STORED DATA: Begin
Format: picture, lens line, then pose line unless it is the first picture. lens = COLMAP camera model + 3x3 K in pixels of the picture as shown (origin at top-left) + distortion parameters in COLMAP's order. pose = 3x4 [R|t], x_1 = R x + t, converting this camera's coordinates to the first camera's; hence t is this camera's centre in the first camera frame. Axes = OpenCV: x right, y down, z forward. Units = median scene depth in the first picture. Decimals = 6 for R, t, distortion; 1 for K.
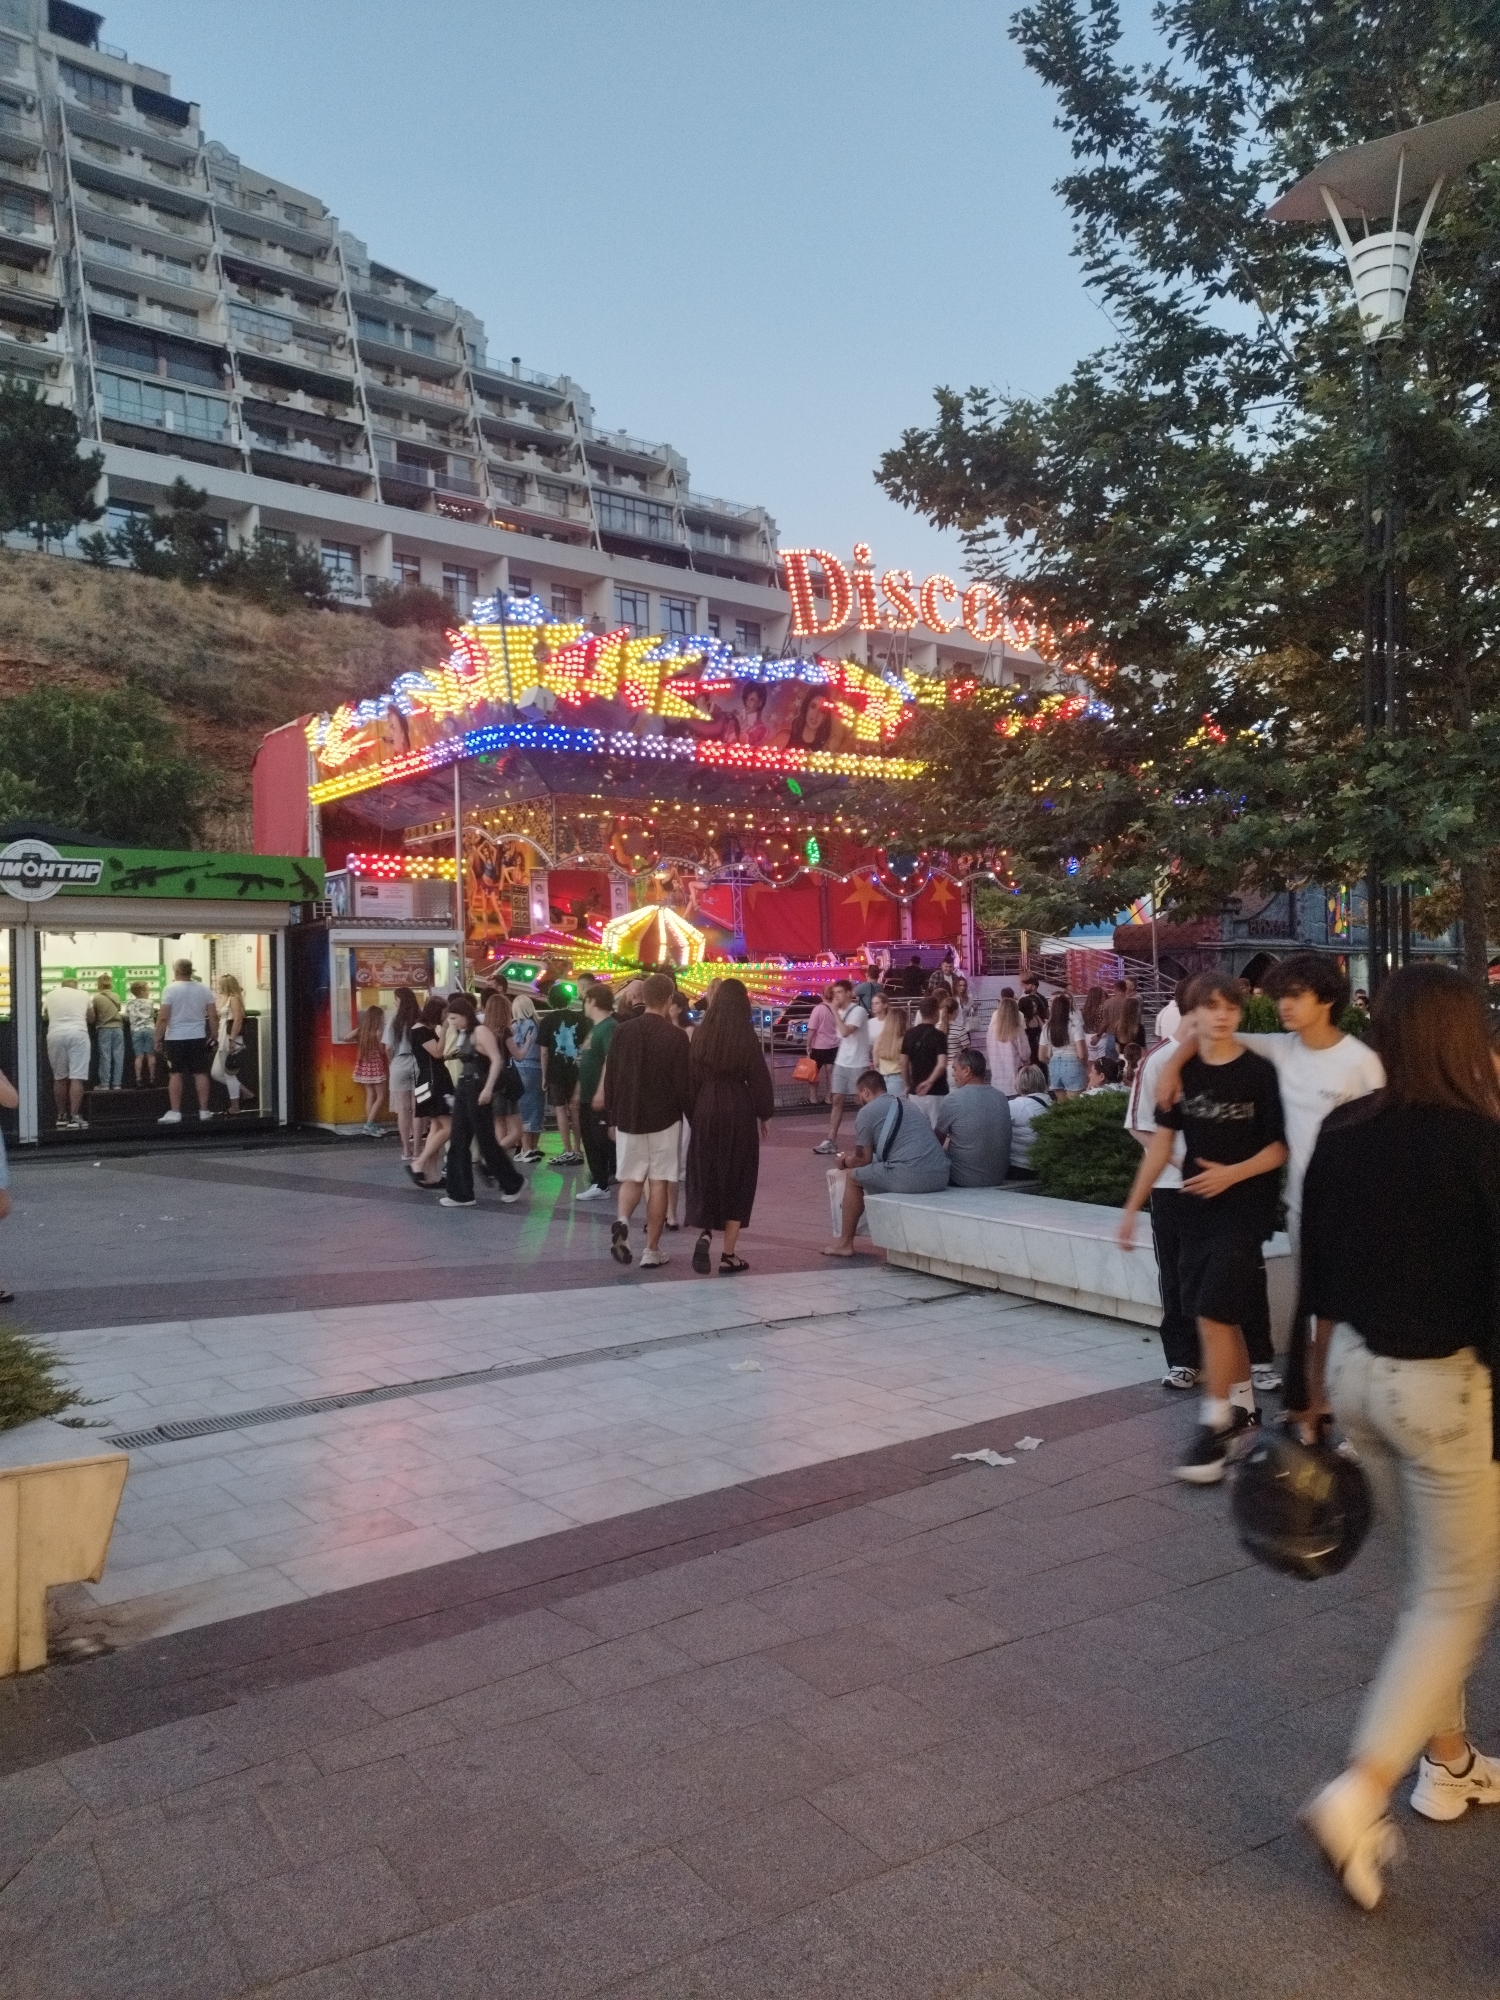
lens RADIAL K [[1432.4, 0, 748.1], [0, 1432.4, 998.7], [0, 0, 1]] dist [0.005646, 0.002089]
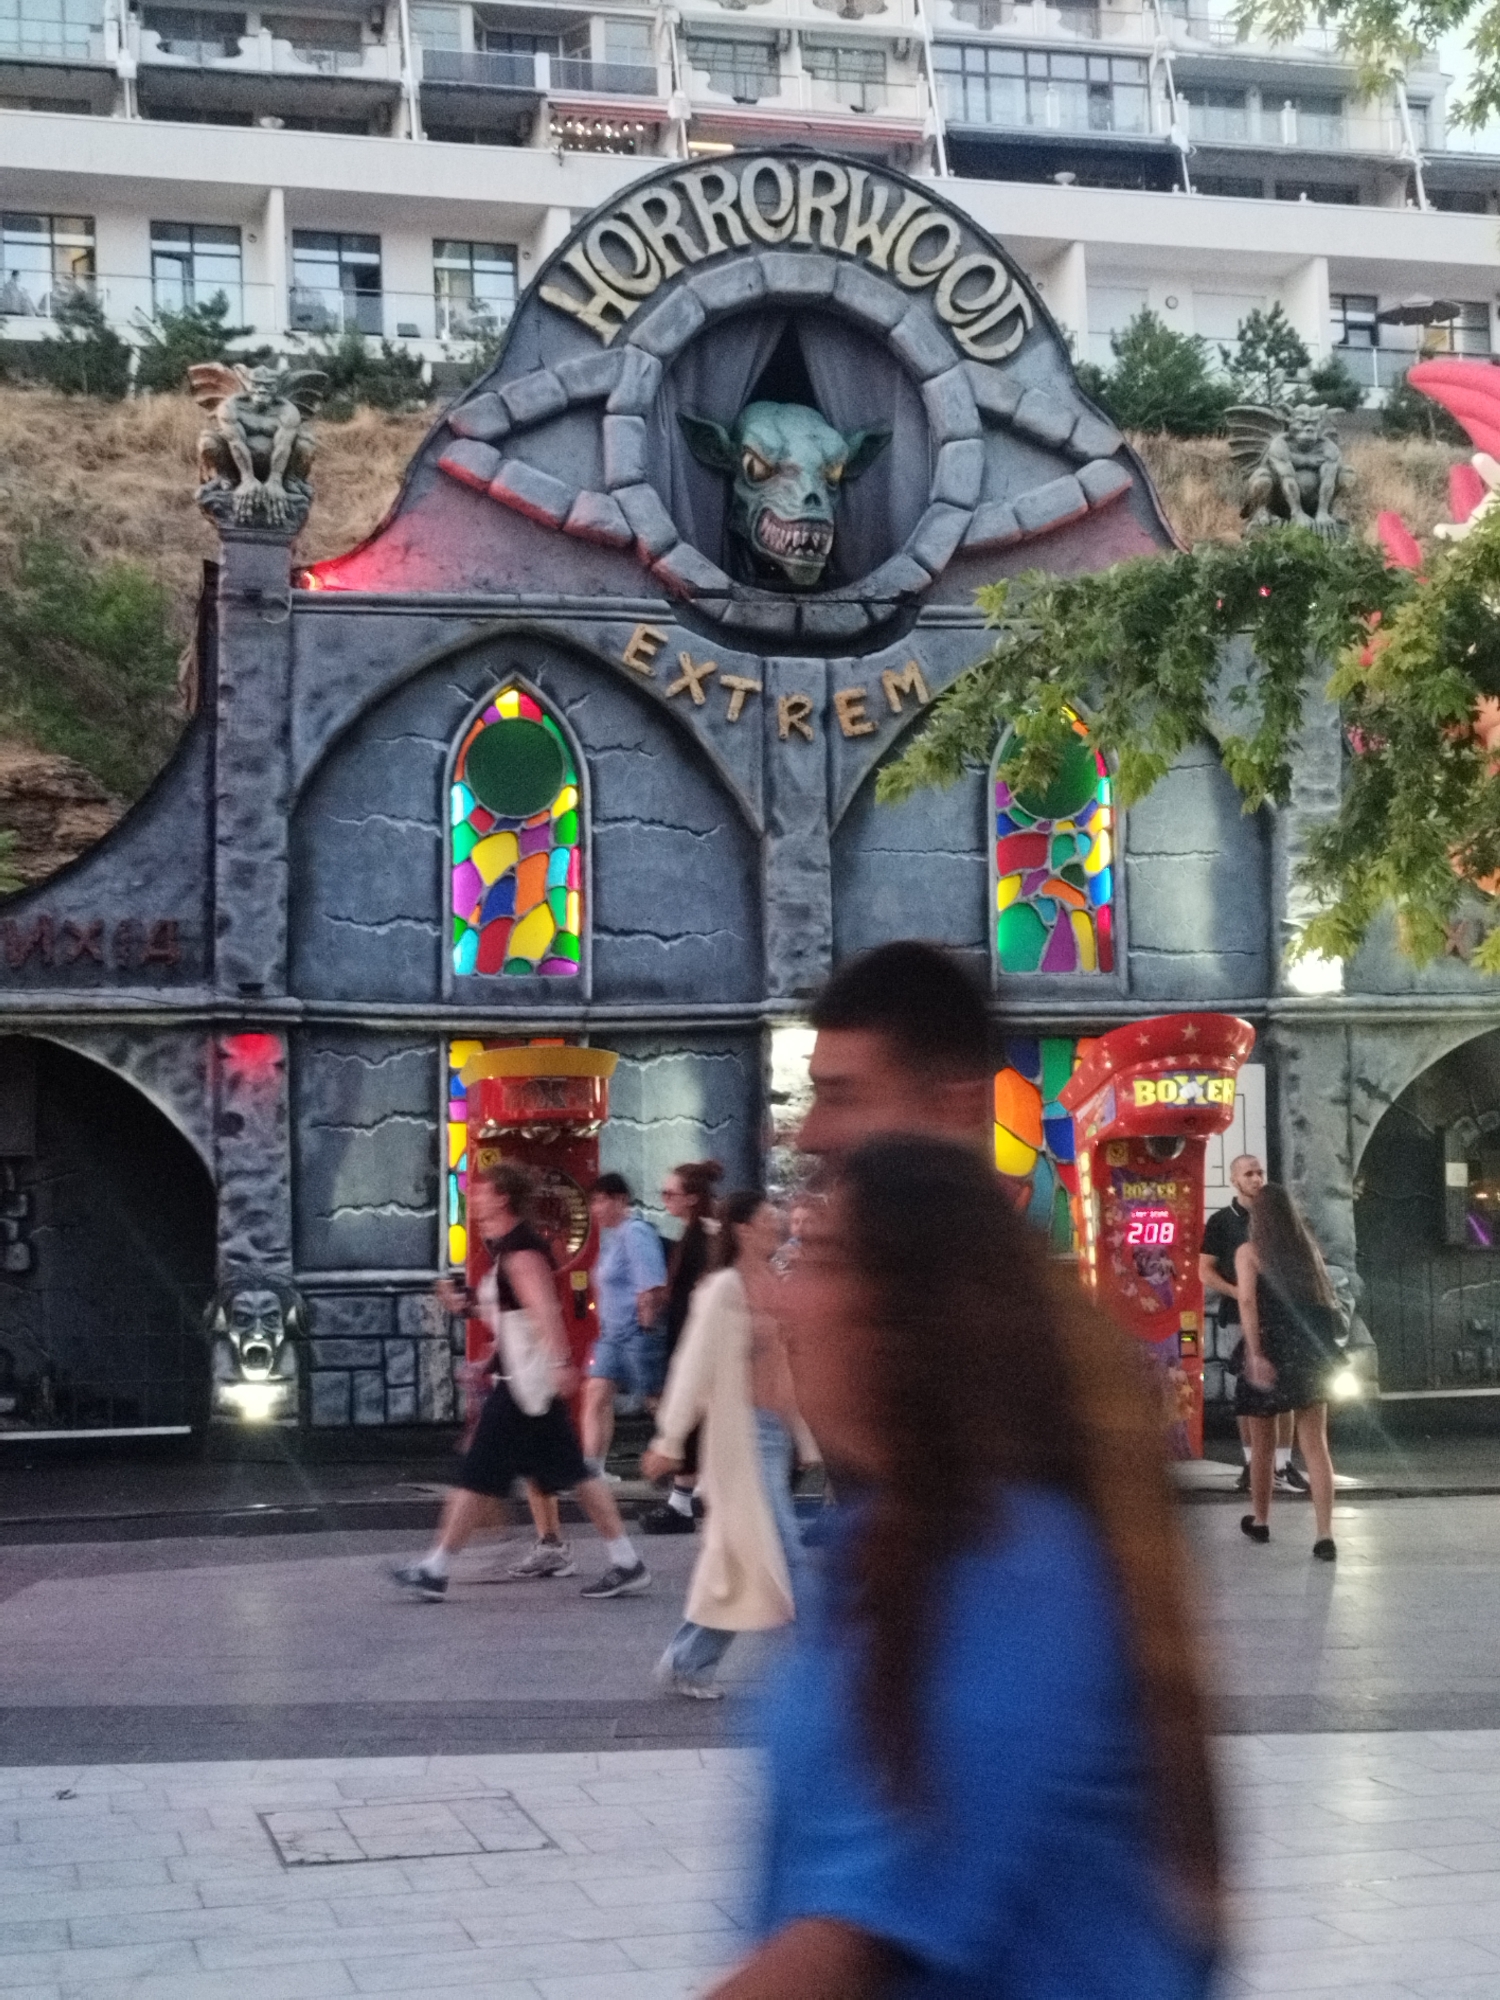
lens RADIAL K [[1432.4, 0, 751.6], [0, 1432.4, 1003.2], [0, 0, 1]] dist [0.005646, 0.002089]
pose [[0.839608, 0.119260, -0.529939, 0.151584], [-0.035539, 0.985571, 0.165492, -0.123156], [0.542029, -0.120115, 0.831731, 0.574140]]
STORED DATA: End
WHAT TO PRODUCE =>
Except for the pictures, give the data again word for word.

SOLUTION TO THE EXERCISE =>
Format: picture, lens line, then pose line unless it is the first picture. lens = COLMAP camera model + 3x3 K in pixels of the picture as shown (origin at top-left) + distortion parameters in COLMAP's order. pose = 3x4 [R|t], x_1 = R x + t, converting this camera's coordinates to the first camera's; hence t is this camera's centre in the first camera frame. Axes = OpenCV: x right, y down, z forward. Units = median scene depth in the first picture. Decimals = 6 for R, t, distortion; 1 for K.
lens RADIAL K [[1432.4, 0, 748.1], [0, 1432.4, 998.7], [0, 0, 1]] dist [0.005646, 0.002089]
lens RADIAL K [[1432.4, 0, 751.6], [0, 1432.4, 1003.2], [0, 0, 1]] dist [0.005646, 0.002089]
pose [[0.839608, 0.119260, -0.529939, 0.151584], [-0.035539, 0.985571, 0.165492, -0.123156], [0.542029, -0.120115, 0.831731, 0.574140]]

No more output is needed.